[WHAT TO PRODUCE]
Using the material below, return exactly the lines between the one holding "18.2 A Chief Handicapper" and the one holding "The competitor undertakes", inclusive, and no others.

[DATASET EXTRACT]

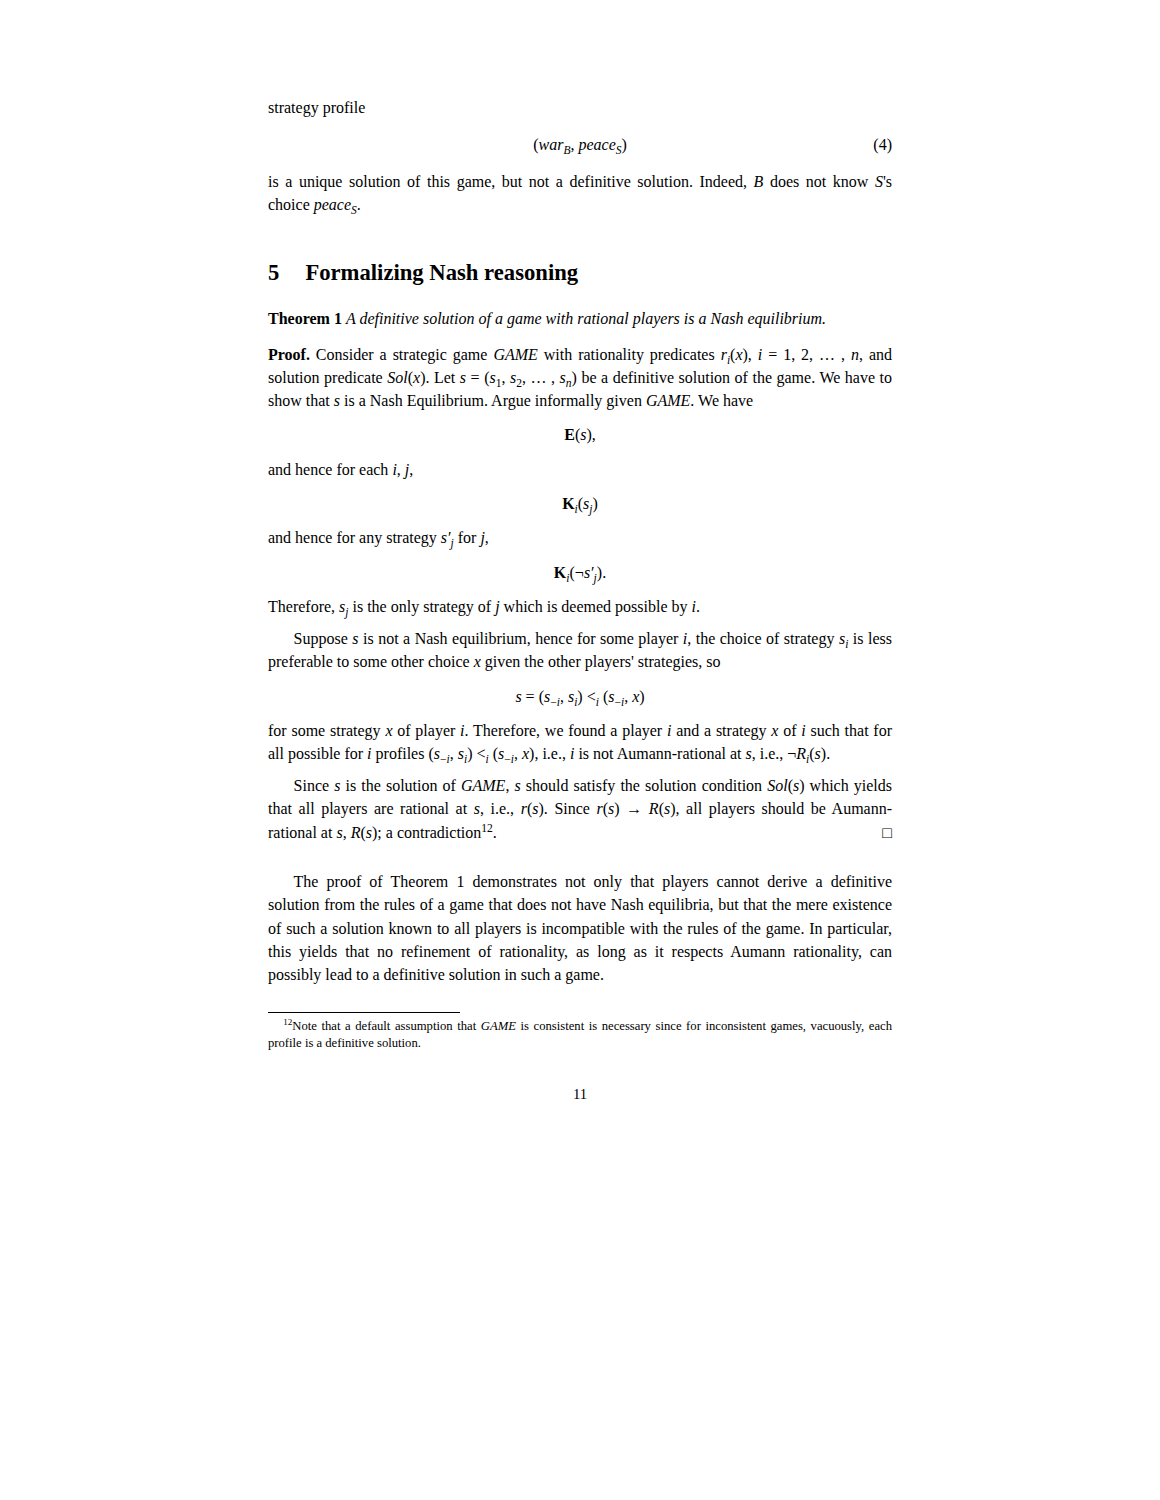strategy profile
(warB, peaceS) (4)
is a unique solution of this game, but not a definitive solution. Indeed, B does not know S's choice peaceS.
5 Formalizing Nash reasoning
Theorem 1 A definitive solution of a game with rational players is a Nash equilibrium.
Proof. Consider a strategic game GAME with rationality predicates ri(x), i = 1, 2, … , n, and solution predicate Sol(x). Let s = (s1, s2, … , sn) be a definitive solution of the game. We have to show that s is a Nash Equilibrium. Argue informally given GAME. We have
E(s),
and hence for each i, j,
Ki(sj)
and hence for any strategy s′j for j,
Ki(¬s′j).
Therefore, sj is the only strategy of j which is deemed possible by i.
Suppose s is not a Nash equilibrium, hence for some player i, the choice of strategy si is less preferable to some other choice x given the other players' strategies, so
s = (s−i, si) <i (s−i, x)
for some strategy x of player i. Therefore, we found a player i and a strategy x of i such that for all possible for i profiles (s−i, si) <i (s−i, x), i.e., i is not Aumann-rational at s, i.e., ¬Ri(s).
Since s is the solution of GAME, s should satisfy the solution condition Sol(s) which yields that all players are rational at s, i.e., r(s). Since r(s) → R(s), all players should be Aumann-rational at s, R(s); a contradiction12.□
The proof of Theorem 1 demonstrates not only that players cannot derive a definitive solution from the rules of a game that does not have Nash equilibria, but that the mere existence of such a solution known to all players is incompatible with the rules of the game. In particular, this yields that no refinement of rationality, as long as it respects Aumann rationality, can possibly lead to a definitive solution in such a game.
12Note that a default assumption that GAME is consistent is necessary since for inconsistent games, vacuously, each profile is a definitive solution.
11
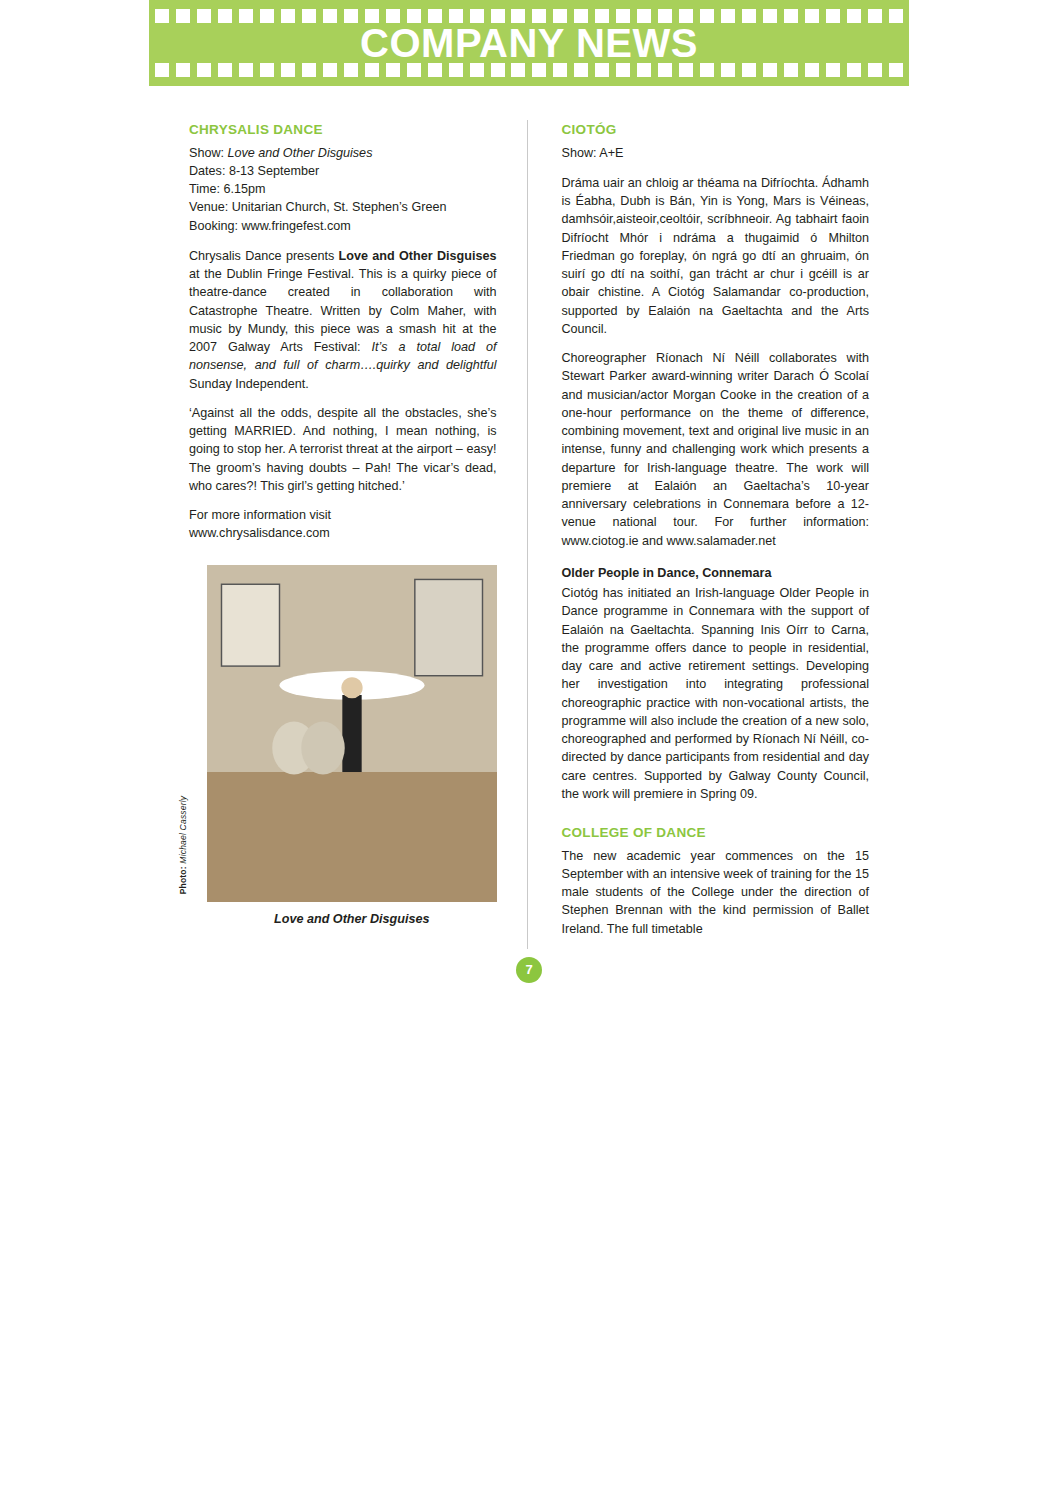COMPANY NEWS
CHRYSALIS DANCE
Show: Love and Other Disguises
Dates: 8-13 September
Time: 6.15pm
Venue: Unitarian Church, St. Stephen’s Green
Booking: www.fringefest.com
Chrysalis Dance presents Love and Other Disguises at the Dublin Fringe Festival. This is a quirky piece of theatre-dance created in collaboration with Catastrophe Theatre. Written by Colm Maher, with music by Mundy, this piece was a smash hit at the 2007 Galway Arts Festival: It’s a total load of nonsense, and full of charm….quirky and delightful Sunday Independent.
‘Against all the odds, despite all the obstacles, she’s getting MARRIED. And nothing, I mean nothing, is going to stop her. A terrorist threat at the airport – easy! The groom’s having doubts – Pah! The vicar’s dead, who cares?! This girl’s getting hitched.’
For more information visit
www.chrysalisdance.com
Photo: Michael Casserly
Love and Other Disguises
CIOTÓG
Show: A+E
Dráma uair an chloig ar théama na Difríochta. Ádhamh is Éabha, Dubh is Bán, Yin is Yong, Mars is Véineas, damhsóir,aisteoir,ceoltóir, scríbhneoir. Ag tabhairt faoin Difríocht Mhór i ndráma a thugaimid ó Mhilton Friedman go foreplay, ón ngrá go dtí an ghruaim, ón suirí go dtí na soithí, gan trácht ar chur i gcéill is ar obair chistine. A Ciotóg Salamandar co-production, supported by Ealaión na Gaeltachta and the Arts Council.
Choreographer Ríonach Ní Néill collaborates with Stewart Parker award-winning writer Darach Ó Scolaí and musician/actor Morgan Cooke in the creation of a one-hour performance on the theme of difference, combining movement, text and original live music in an intense, funny and challenging work which presents a departure for Irish-language theatre. The work will premiere at Ealaión an Gaeltacha’s 10-year anniversary celebrations in Connemara before a 12-venue national tour. For further information: www.ciotog.ie and www.salamader.net
Older People in Dance, Connemara
Ciotóg has initiated an Irish-language Older People in Dance programme in Connemara with the support of Ealaión na Gaeltachta. Spanning Inis Oírr to Carna, the programme offers dance to people in residential, day care and active retirement settings. Developing her investigation into integrating professional choreographic practice with non-vocational artists, the programme will also include the creation of a new solo, choreographed and performed by Ríonach Ní Néill, co-directed by dance participants from residential and day care centres. Supported by Galway County Council, the work will premiere in Spring 09.
COLLEGE OF DANCE
The new academic year commences on the 15 September with an intensive week of training for the 15 male students of the College under the direction of Stephen Brennan with the kind permission of Ballet Ireland. The full timetable
7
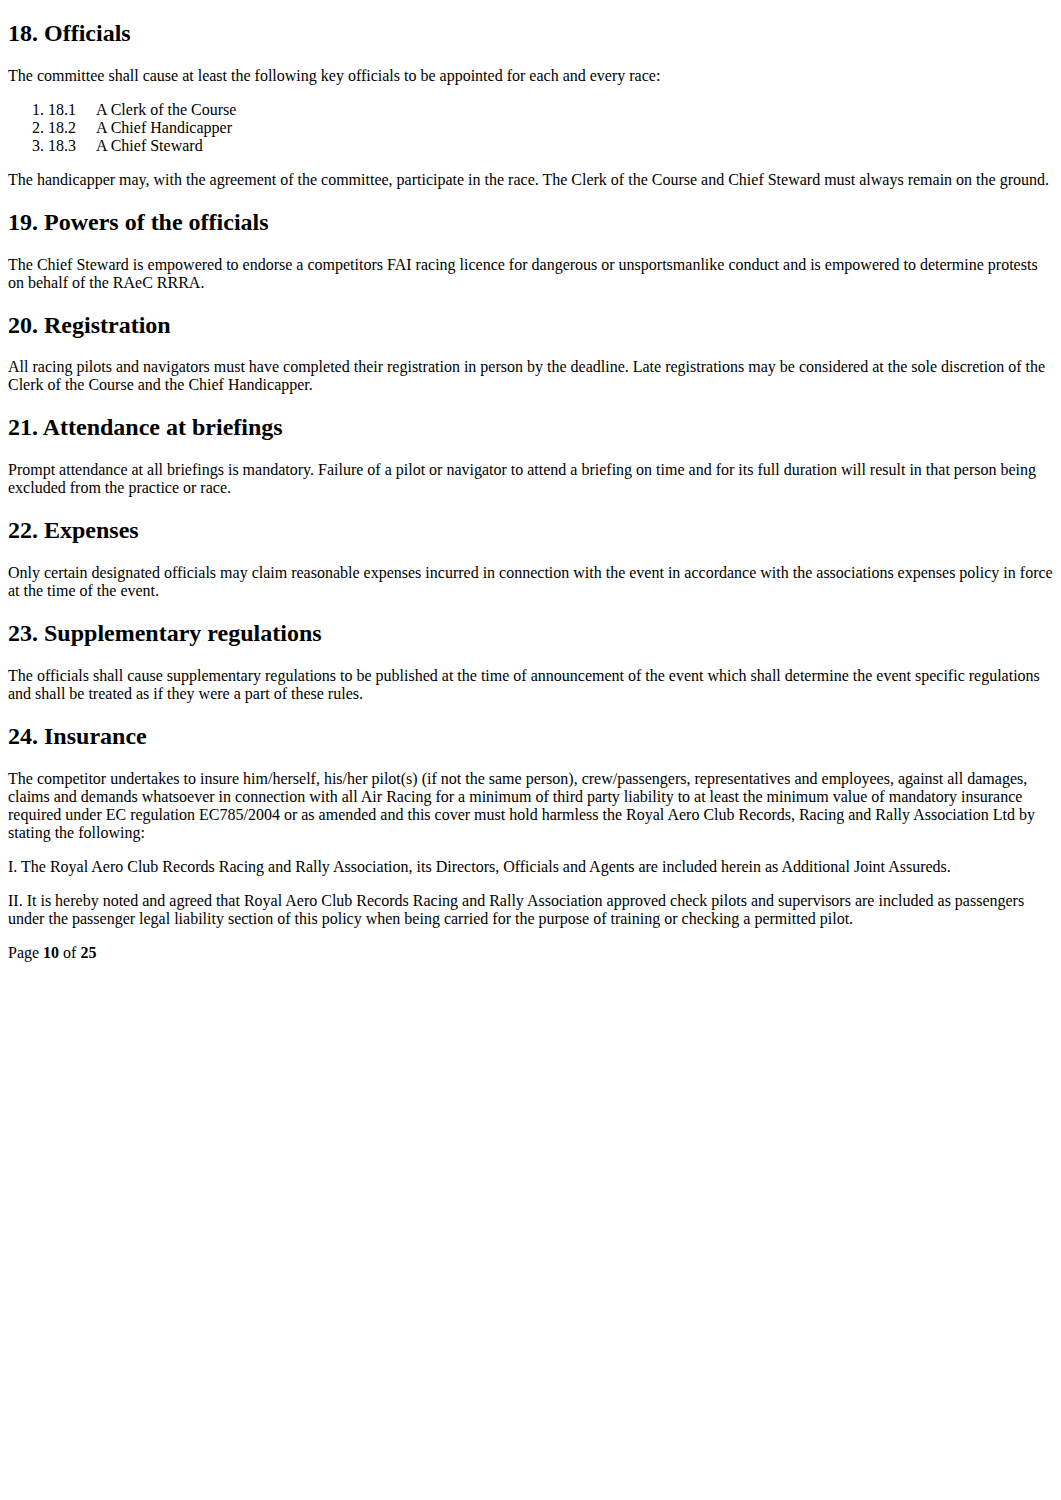18. Officials
The committee shall cause at least the following key officials to be appointed for each and every race:
18.1 A Clerk of the Course
18.2 A Chief Handicapper
18.3 A Chief Steward
The handicapper may, with the agreement of the committee, participate in the race. The Clerk of the Course and Chief Steward must always remain on the ground.
19. Powers of the officials
The Chief Steward is empowered to endorse a competitors FAI racing licence for dangerous or unsportsmanlike conduct and is empowered to determine protests on behalf of the RAeC RRRA.
20. Registration
All racing pilots and navigators must have completed their registration in person by the deadline. Late registrations may be considered at the sole discretion of the Clerk of the Course and the Chief Handicapper.
21. Attendance at briefings
Prompt attendance at all briefings is mandatory. Failure of a pilot or navigator to attend a briefing on time and for its full duration will result in that person being excluded from the practice or race.
22. Expenses
Only certain designated officials may claim reasonable expenses incurred in connection with the event in accordance with the associations expenses policy in force at the time of the event.
23. Supplementary regulations
The officials shall cause supplementary regulations to be published at the time of announcement of the event which shall determine the event specific regulations and shall be treated as if they were a part of these rules.
24. Insurance
The competitor undertakes to insure him/herself, his/her pilot(s) (if not the same person), crew/passengers, representatives and employees, against all damages, claims and demands whatsoever in connection with all Air Racing for a minimum of third party liability to at least the minimum value of mandatory insurance required under EC regulation EC785/2004 or as amended and this cover must hold harmless the Royal Aero Club Records, Racing and Rally Association Ltd by stating the following:
I. The Royal Aero Club Records Racing and Rally Association, its Directors, Officials and Agents are included herein as Additional Joint Assureds.
II. It is hereby noted and agreed that Royal Aero Club Records Racing and Rally Association approved check pilots and supervisors are included as passengers under the passenger legal liability section of this policy when being carried for the purpose of training or checking a permitted pilot.
Page 10 of 25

[PROBLEM SOLUTION]
18.2 A Chief Handicapper
18.3 A Chief Steward
The handicapper may, with the agreement of the committee, participate in the race. The Clerk of the Course and Chief Steward must always remain on the ground.
19. Powers of the officials
The Chief Steward is empowered to endorse a competitors FAI racing licence for dangerous or unsportsmanlike conduct and is empowered to determine protests on behalf of the RAeC RRRA.
20. Registration
All racing pilots and navigators must have completed their registration in person by the deadline. Late registrations may be considered at the sole discretion of the Clerk of the Course and the Chief Handicapper.
21. Attendance at briefings
Prompt attendance at all briefings is mandatory. Failure of a pilot or navigator to attend a briefing on time and for its full duration will result in that person being excluded from the practice or race.
22. Expenses
Only certain designated officials may claim reasonable expenses incurred in connection with the event in accordance with the associations expenses policy in force at the time of the event.
23. Supplementary regulations
The officials shall cause supplementary regulations to be published at the time of announcement of the event which shall determine the event specific regulations and shall be treated as if they were a part of these rules.
24. Insurance
The competitor undertakes to insure him/herself, his/her pilot(s) (if not the same person), crew/passengers, representatives and employees, against all damages, claims and demands whatsoever in connection with all Air Racing for a minimum of third party liability to at least the minimum value of mandatory insurance required under EC regulation EC785/2004 or as amended and this cover must hold harmless the Royal Aero Club Records, Racing and Rally Association Ltd by stating the following:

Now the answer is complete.